For what values of p and q the system of equations `2x+py+6z=8, x+2y+qz=5, x+y+3z=4` has no solution. (a).`p=2, q ne 3`. (b).`p ne 2, q ne 3` (c). `p ne 2, q = 3` (d). `p =2, q=3`

To determine the values of \( p \) and \( q \) for which the system of equations has no solution, we will analyze the given equations: 1. \( 2x + py + 6z = 8 \) (Equation 1) 2. \( x + 2y + qz = 5 \) (Equation 2) 3. \( x + y + 3z = 4 \) (Equation 3) For a system of linear equations to have no solution, the determinant of the coefficients must be equal to zero. We will set up the determinant using the coefficients of \( x \), \( y \), and \( z \) from the equations.
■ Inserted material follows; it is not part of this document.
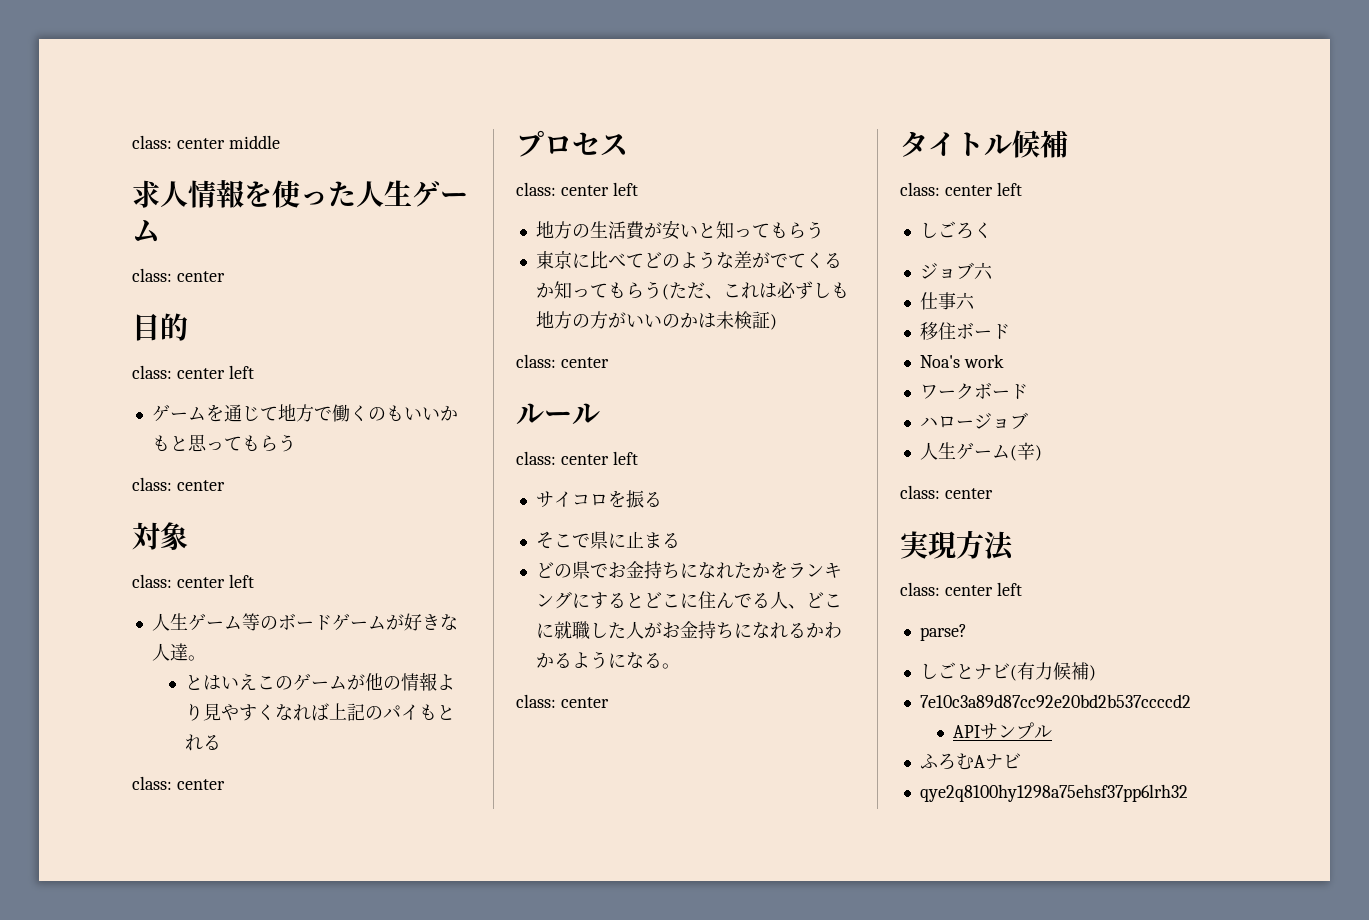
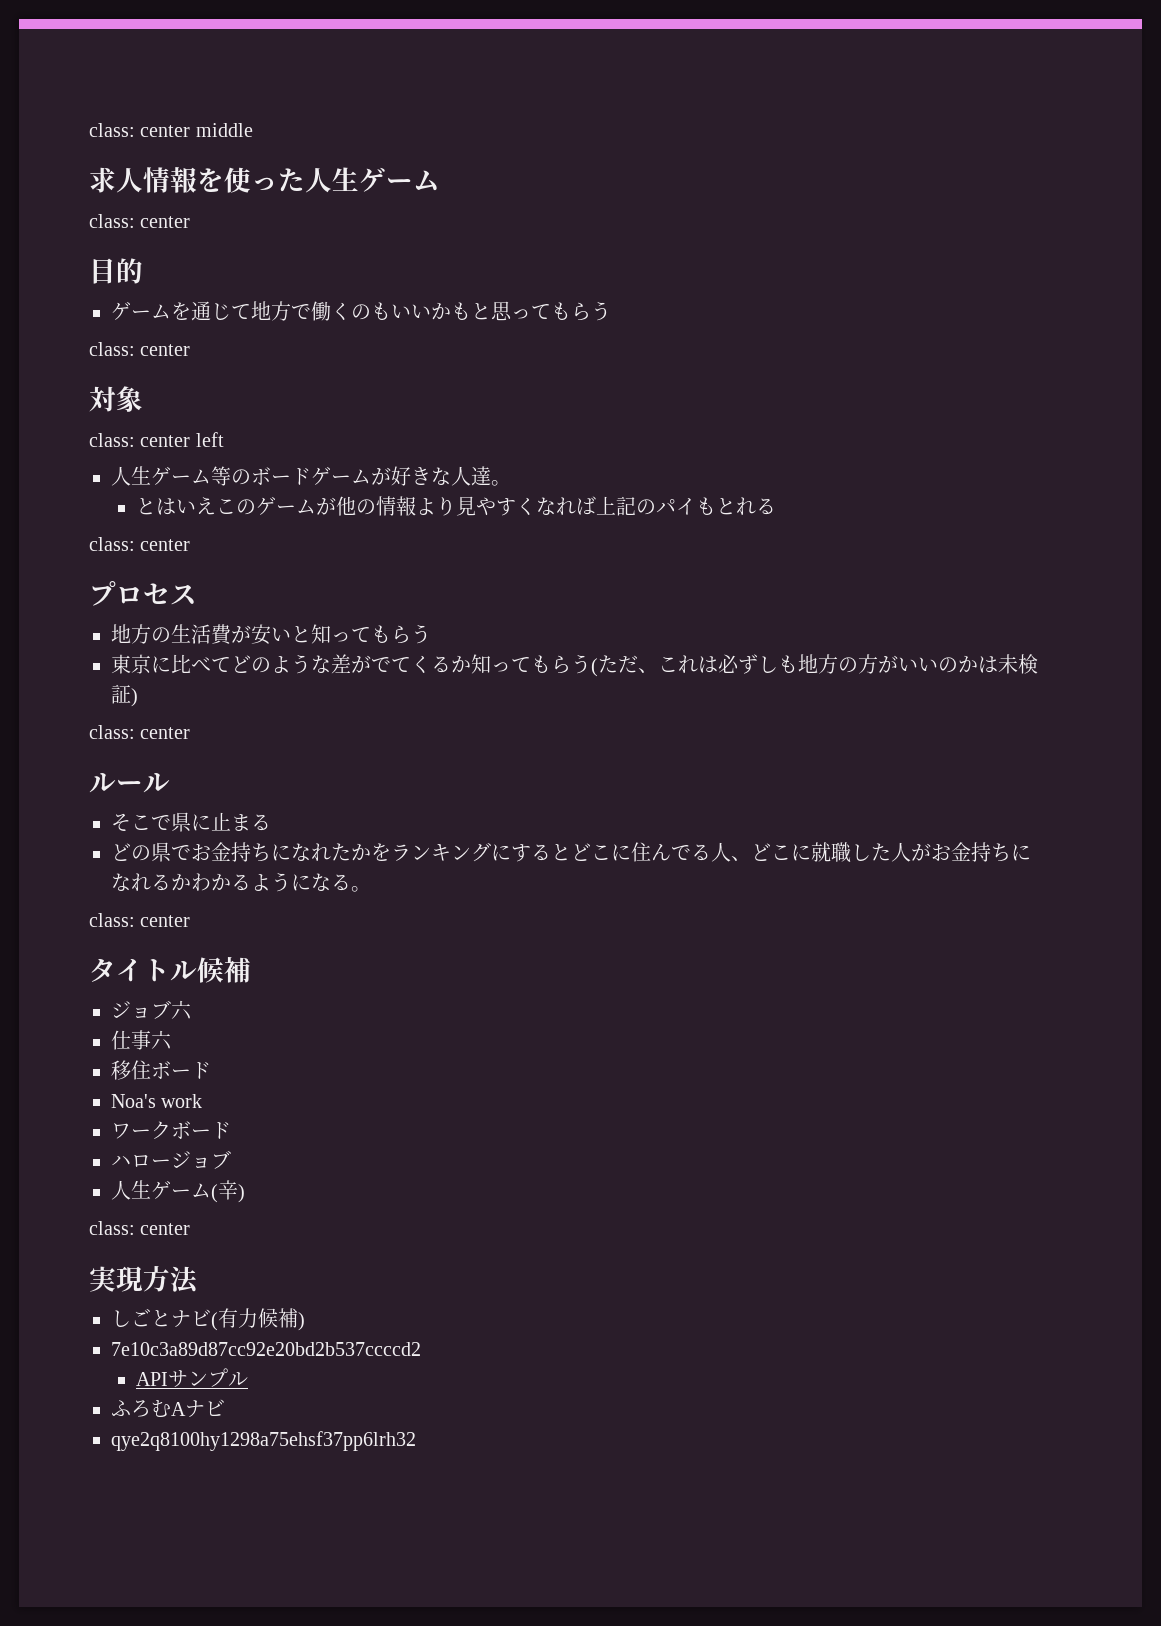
[132,365,254,379] // class: center left -> (143, 271) none
[516,182,638,196] // class: center left -> (197, 595) none
[516,451,638,465] [535,490,662,508] // class: center left // サイコロを振る -> (170, 783) none
[900,182,1022,196] [919,221,992,239] // class: center left // しごろく -> (251, 970) none
[900,582,1022,596] [919,624,967,641] // class: center left // parse? -> (199, 1280) none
The coefficient matrix is: \[ \begin{bmatrix} 2 & p & 6 \\ 1 & 2 & q \\ 1 & 1 & 3 \end{bmatrix} \] The determinant of this matrix can be calculated using the formula for the determinant of a 3x3 matrix: \[ \text{Det} = a(ei - fh) - b(di - fg) + c(dh - eg) \] Where: - \( a = 2, b = p, c = 6 \) - \( d = 1, e = 2, f = q \) - \( g = 1, h = 1, i = 3 \) Calculating the determinant step by step: 1. **Calculate \( ei - fh \)**: \[ ei = 2 \cdot 3 = 6 \] \[ fh = q \cdot 1 = q \] \[ ei - fh = 6 - q \] 2. **Calculate \( di - fg \)**: \[ di = 1 \cdot 3 = 3 \] \[ fg = q \cdot 1 = q \] \[ di - fg = 3 - q \] 3. **Calculate \( dh - eg \)**: \[ dh = 1 \cdot 1 = 1 \] \[ eg = 2 \cdot 1 = 2 \] \[ dh - eg = 1 - 2 = -1 \] Now substituting these into the determinant formula: \[ \text{Det} = 2(6 - q) - p(3 - q) + 6(-1) \] Expanding this gives: \[ \text{Det} = 12 - 2q - 3p + pq - 6 \] \[ = pq - 3p - 2q + 6 \] Setting the determinant to zero for the system to have no solution: \[ pq - 3p - 2q + 6 = 0 \] Rearranging this, we can factor it: \[ pq - 3p - 2q + 6 = (q - 3)(2 - p) = 0 \] This gives us two equations: 1. \( q - 3 = 0 \) → \( q = 3 \) 2. \( 2 - p = 0 \) → \( p = 2 \) Thus, the values of \( p \) and \( q \) for which the system has no solution are \( p = 2 \) and \( q = 3 \). ### Final Answer: The correct option is (d) \( p = 2, q = 3 \).